→ **RECORDS SHOWN**:
========================================================================

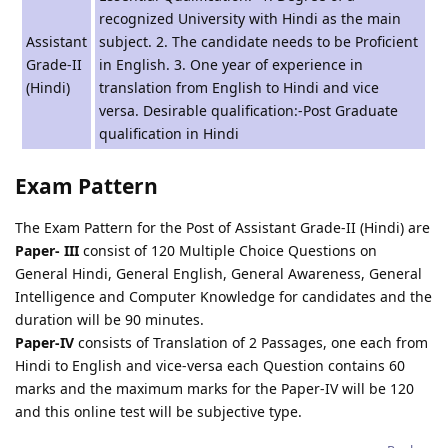
recognized University with Hindi as the main
Assistant
subject. 2. The candidate needs to be Proficient
Grade-II
in English. 3. One year of experience in
(Hindi)
translation from English to Hindi and vice
versa. Desirable qualification:-Post Graduate
qualification in Hindi
Exam Pattern
The Exam Pattern for the Post of Assistant Grade-II (Hindi) are
Paper- III
consist of 120 Multiple Choice Questions on
General Hindi, General English, General Awareness, General
Intelligence and Computer Knowledge for candidates and the
duration will be 90 minutes.
Paper-IV
consists of Translation of 2 Passages, one each from
Hindi to English and vice-versa each Question contains 60
marks and the maximum marks for the Paper-IV will be 120
and this online test will be subjective type.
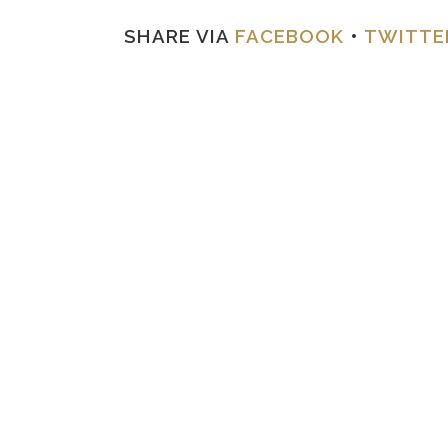
SHARE VIA
FACEBOOK
•
TWITTE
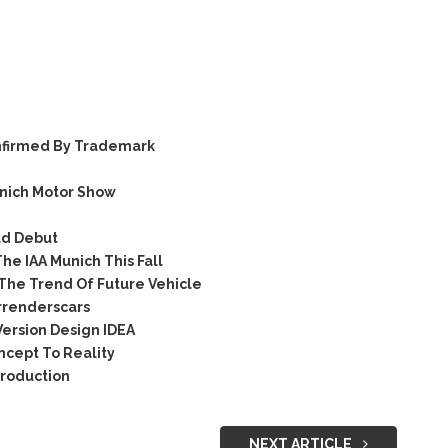
nfirmed By Trademark
nich Motor Show
ld Debut
e IAA Munich This Fall
The Trend Of Future Vehicle
renderscars
ersion Design IDEA
cept To Reality
Production
NEXT ARTICLE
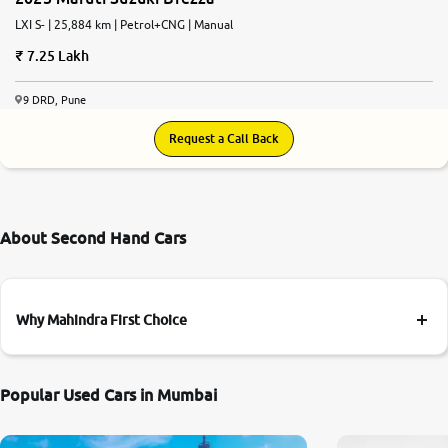
LXI S- | 25,884 km | Petrol+CNG | Manual
7.25 Lakh
9 DRD, Pune
Request a Call Back
About Second Hand Cars
Why Mahindra First Choice
Popular Used Cars in Mumbai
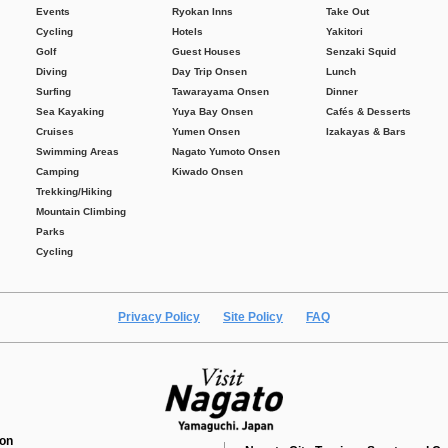
Events
Ryokan Inns
Take Out
Cycling
Hotels
Yakitori
Golf
Guest Houses
Senzaki Squid
Diving
Day Trip Onsen
Lunch
Surfing
Tawarayama Onsen
Dinner
Sea Kayaking
Yuya Bay Onsen
Cafés & Desserts
Cruises
Yumen Onsen
Izakayas & Bars
Swimming Areas
Nagato Yumoto Onsen
Camping
Kiwado Onsen
Trekking/Hiking
Mountain Climbing
Parks
Cycling
Privacy Policy
Site Policy
FAQ
ion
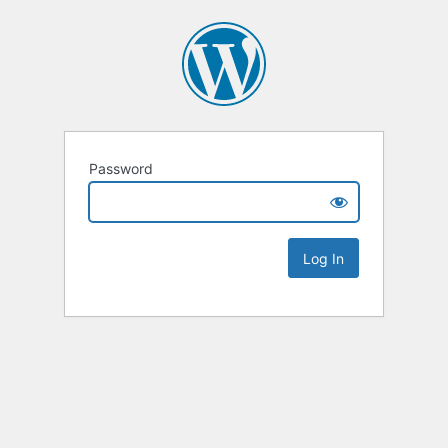
Password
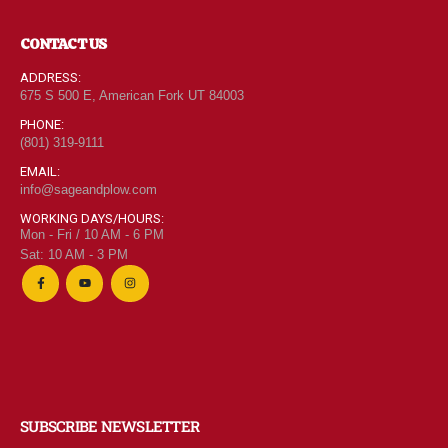
CONTACT US
ADDRESS:
675 S 500 E, American Fork UT 84003
PHONE:
(801) 319-9111
EMAIL:
info@sageandplow.com
WORKING DAYS/HOURS:
Mon - Fri / 10 AM - 6 PM
Sat: 10 AM - 3 PM
SUBSCRIBE NEWSLETTER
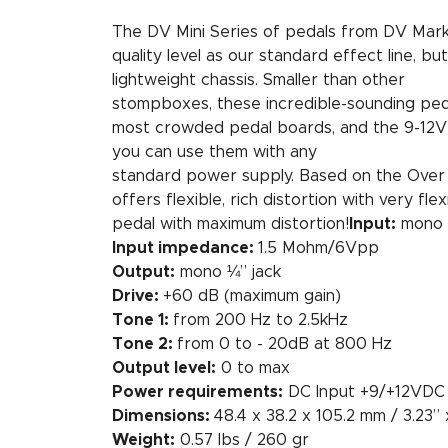
The DV Mini Series of pedals from DV Mark
quality level as our standard effect line, b
lightweight chassis. Smaller than other
stompboxes, these incredible-sounding pedal
most crowded pedal boards, and the 9-12
you can use them with any
standard power supply. Based on the Over
offers flexible, rich distortion with very fle
pedal with maximum distortion!
Input:
mono 
Input impedance:
1.5 Mohm/6Vpp
Output:
mono ¼” jack
Drive:
+60 dB (maximum gain)
Tone 1:
from 200 Hz to 2.5kHz
Tone 2:
from 0 to - 20dB at 800 Hz
Output level:
0 to max
Power requirements:
DC Input +9/+12VD
Dimensions:
48.4 x 38.2 x 105.2 mm / 3.23” x
Weight:
0.57 lbs / 260 gr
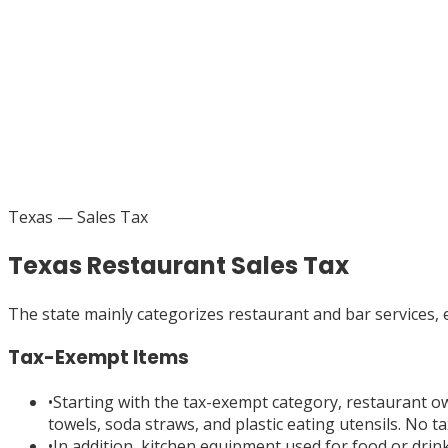
Texas
— Sales Tax
Texas Restaurant Sales Tax
The state mainly categorizes restaurant and bar services,
Tax-Exempt Items
•
Starting with the tax-exempt category, restaurant o
towels, soda straws, and plastic eating utensils. No t
•
In addition, kitchen equipment used for food or drink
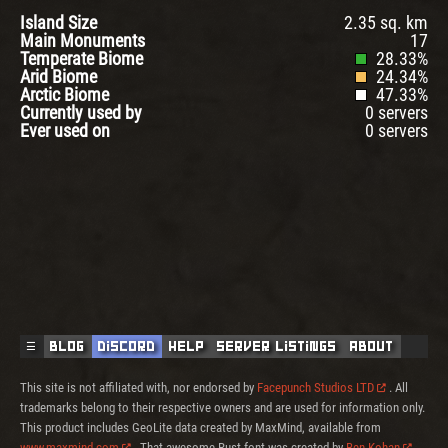
Island Size
2.35 sq. km
Main Monuments
17
Temperate Biome
28.33%
Arid Biome
24.34%
Arctic Biome
47.33%
Currently used by
0 servers
Ever used on
0 servers
☰
Blog
Discord
Help
Server Listings
About
This site is not affiliated with, nor endorsed by
Facepunch Studios LTD
. All
trademarks belong to their respective owners and are used for information only.
This product includes GeoLite data created by MaxMind, available from
www.maxmind.com
. That awesome Rust font was created by
Ben Kohan
.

========================================================================

→ **TRY IT**: Please go through the material and return each line where the word "Choice" appears.

→ **SOLVED EXERCISE**:
consist of 120 Multiple Choice Questions on
Why Mahindra First Choice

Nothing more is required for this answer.